Del Castillo v. Bayley Seton Hospital

—In an action to recover damages for breach of contract, the defendant Bayley Seton Hospital appeals from an order of the Supreme Court, Richmond County (Sangiorgio, J.), dated October 5, 1995, which denied its motion for summary judgment dismissing the complaint.

*603Ordered that the order is reversed, on the law, with costs, the motion is granted, and the complaint is dismissed.

In 1984, the plaintiff Alfredo Lopez Del Castillo, M.D., P. C. (hereinafter the corporation), entered into a contract with the defendant Bayley Seton Hospital (hereinafter the hospital), to provide anesthesiology services as an independent contractor at the hospital for a period of five years. Paragraph thirtieth of the contract provided: "The Hospital warrants and represents that it will give the Corporation a first opportunity to negotiate a renewal or modification of the within agreement, or a new agreement on or before March 1, 1989. The parties, their legal representatives and financial representatives will confer and negotiate in good faith as to a renewal, modification or new contract by and between the parties for the services to be rendered by the Corporation to the Hospital.”

In 1986, the parties amended the agreement by extending the term until July 1990. On April 24, 1990, the hospital informed the corporation that it had decided not to renew the contract.

The corporation and Alfredo Lopez Del Castillo, individually, commenced an action, inter alia, for damages for breach of contract against the hospital alleging, among other things, that the hospital failed to give it a first opportunity to negotiate a renewal or modification of the contract pursuant to paragraph thirtieth. The plaintiffs moved for a preliminary injunction and the hospital cross moved to dismiss the plaintiffs’ complaint pursuant to CPLR 3211 (a) (7) for failure to state a cause of action. The Supreme Court, Richmond County, granted the plaintiffs’ motion and denied the cross motion. This Court modified, inter alia, by granting the branch of the cross motion which was to dismiss the complaint insofar as asserted on behalf of Alfredo Lopez Del Castillo individually, dismissing the second and third causes of action entirely, and denying the plaintiffs’ motion for a preliminary injunction (see, Del Castillo v Bayley Seton Hosp., 172 AD2d 796). Thereafter, the hospital moved for summary judgment on the first cause of action contending, among other things, that the renewal provision of the contract was unenforceably vague. The Supreme Court denied the motion. We reverse.

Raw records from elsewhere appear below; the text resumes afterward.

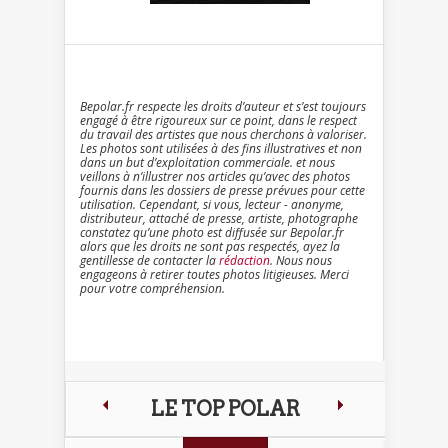
Bepolar.fr respecte les droits d’auteur et s’est toujours
engagé à être rigoureux sur ce point, dans le respect
du travail des artistes que nous cherchons à valoriser.
Les photos sont utilisées à des fins illustratives et non
dans un but d’exploitation commerciale. et nous
veillons à n’illustrer nos articles qu’avec des photos
fournis dans les dossiers de presse prévues pour cette
utilisation. Cependant, si vous, lecteur - anonyme,
distributeur, attaché de presse, artiste, photographe
constatez qu’une photo est diffusée sur Bepolar.fr
alors que les droits ne sont pas respectés, ayez la
gentillesse de contacter la
rédaction
. Nous nous
engageons à retirer toutes photos litigieuses. Merci
pour votre compréhension.
LE TOP POLAR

The Supreme Court erred in concluding that the doctrine of the law of the case precluded granting the hospital’s motion for summary judgment. It is well settled that the denial of a prior motion to dismiss a complaint for failure to state a cause of action does not preclude a subsequent motion for summary judgment (see, Pappas v Harrow Stores, 140 AD2d 501, 503; *604Perritano v Perone, 130 AD2d 472, 473; Scott v Transkrit Corp., 91 AD2d 682, 683; Fink v Horn Constr. Co., 58 AD2d 574, 575). The law of the case doctrine is inapplicable in such a situation because a motion to dismiss under CPLR 3211 (a) (7) for failure to state a cause of action, which addresses merely the sufficiency of the pleadings, is distinct from a motion for summary judgment pursuant to CPLR 3212, which searches the record and looks to the sufficiency of the underlying evidence (see, Tenzer, Greenblatt, Fallon & Kaplan v Capri Jewelry, 128 AD2d 467, 469). Since the issue raised by the instant motion was never raised on any prior application revealed in the record, nor decided by this Court, the motion was not barred by the law of the case (see, Teller v Bill Hayes, Ltd., 213 AD2d 141, 143-144).

On the merits, paragraph thirtieth of the contract at issue is insufficiently definite to be enforceable by the imposition of damages (see, McGee & Gelman v Park View Equities, 187 AD2d 1012, 1013). Where, as here, the provisions of a contract are not sufficiently certain and specific so. that what was promised can be ascertained, the power of law cannot be invoked to enforce a promise (see, Martin Delicatessen v Schumacher, 52 NY2d 105, 109). The obligations of the parties in connection with the contractual provision which gave the corporation the "first opportunity to negotiate a renewal or modification” are not enumerated in the contract. The parties did not commit themselves to a renewal or modification of the contract; they only agreed to negotiate. Thus, as is the case with "agreements to agree” where a material term is left open, the promise is unenforceable for it fails to show that the parties assented to the same obligation (see, Candid Prods. v International Skating Union, 530 F Supp 1330).

The corporation’s remaining contentions are without merit. Mangano, P. J., Rosenblatt, Pizzuto and Hart, JJ., concur.